> _Task directions_:
This exercise calls for the data below to be retyped exactly, minus any images.
(Given information begins)
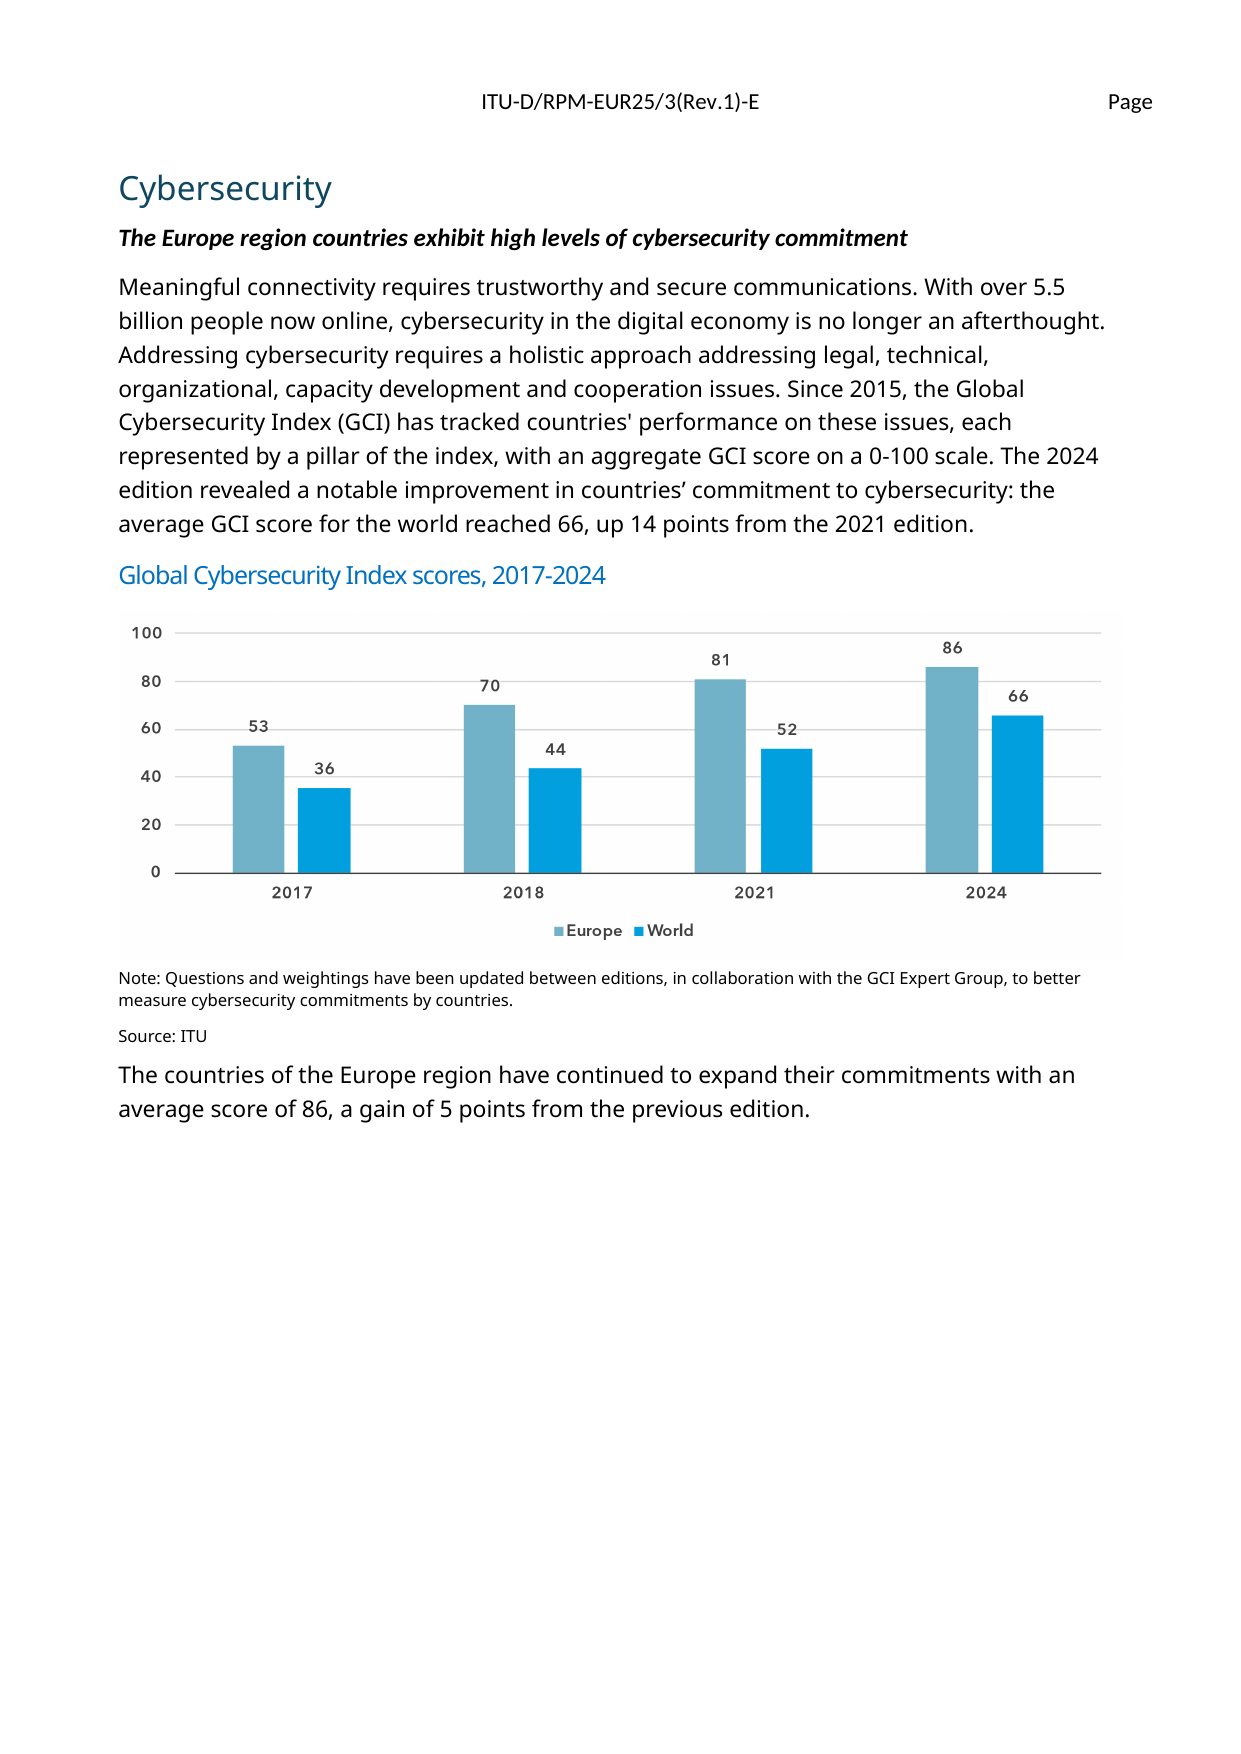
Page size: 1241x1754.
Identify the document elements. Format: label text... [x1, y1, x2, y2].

text Cybersecurity [118, 164, 1122, 210]
text Source: ITU [118, 1024, 1122, 1047]
picture [118, 611, 1123, 960]
text The countries of the Europe region have continued to expand their commitments with an average score of 86, a gain of 5 points from the previous edition. [118, 1059, 1122, 1124]
text Global Cybersecurity Index scores, 2017-2024 [118, 558, 1122, 592]
text The Europe region countries exhibit high levels of cybersecurity commitment [118, 222, 1122, 252]
text Note: Questions and weightings have been updated between editions, in collaboration with the GCI Expert Group, to better measure cybersecurity commitments by countries. [118, 966, 1122, 1012]
text Meaningful connectivity requires trustworthy and secure communications. With over 5.5 billion people now online, cybersecurity in the digital economy is no longer an afterthought. Addressing cybersecurity requires a holistic approach addressing legal, technical, organizational, capacity development and cooperation issues. Since 2015, the Global Cybersecurity Index (GCI) has tracked countries' performance on these issues, each represented by a pillar of the index, with an aggregate GCI score on a 0-100 scale. The 2024 edition revealed a notable improvement in countries’ commitment to cybersecurity: the average GCI score for the world reached 66, up 14 points from the 2021 edition. [118, 271, 1122, 539]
(Given information ends)
> _The answer_:
Page size: 1241x1754.
Identify the document elements. Format: label text... [x1, y1, x2, y2].

text Cybersecurity [118, 164, 1122, 210]
text Source: ITU [118, 1024, 1122, 1047]
picture [118, 611, 1123, 960]
text The countries of the Europe region have continued to expand their commitments with an average score of 86, a gain of 5 points from the previous edition. [118, 1059, 1122, 1124]
text Global Cybersecurity Index scores, 2017-2024 [118, 558, 1122, 592]
text The Europe region countries exhibit high levels of cybersecurity commitment [118, 222, 1122, 252]
text Note: Questions and weightings have been updated between editions, in collaboration with the GCI Expert Group, to better measure cybersecurity commitments by countries. [118, 966, 1122, 1012]
text Meaningful connectivity requires trustworthy and secure communications. With over 5.5 billion people now online, cybersecurity in the digital economy is no longer an afterthought. Addressing cybersecurity requires a holistic approach addressing legal, technical, organizational, capacity development and cooperation issues. Since 2015, the Global Cybersecurity Index (GCI) has tracked countries' performance on these issues, each represented by a pillar of the index, with an aggregate GCI score on a 0-100 scale. The 2024 edition revealed a notable improvement in countries’ commitment to cybersecurity: the average GCI score for the world reached 66, up 14 points from the 2021 edition. [118, 271, 1122, 539]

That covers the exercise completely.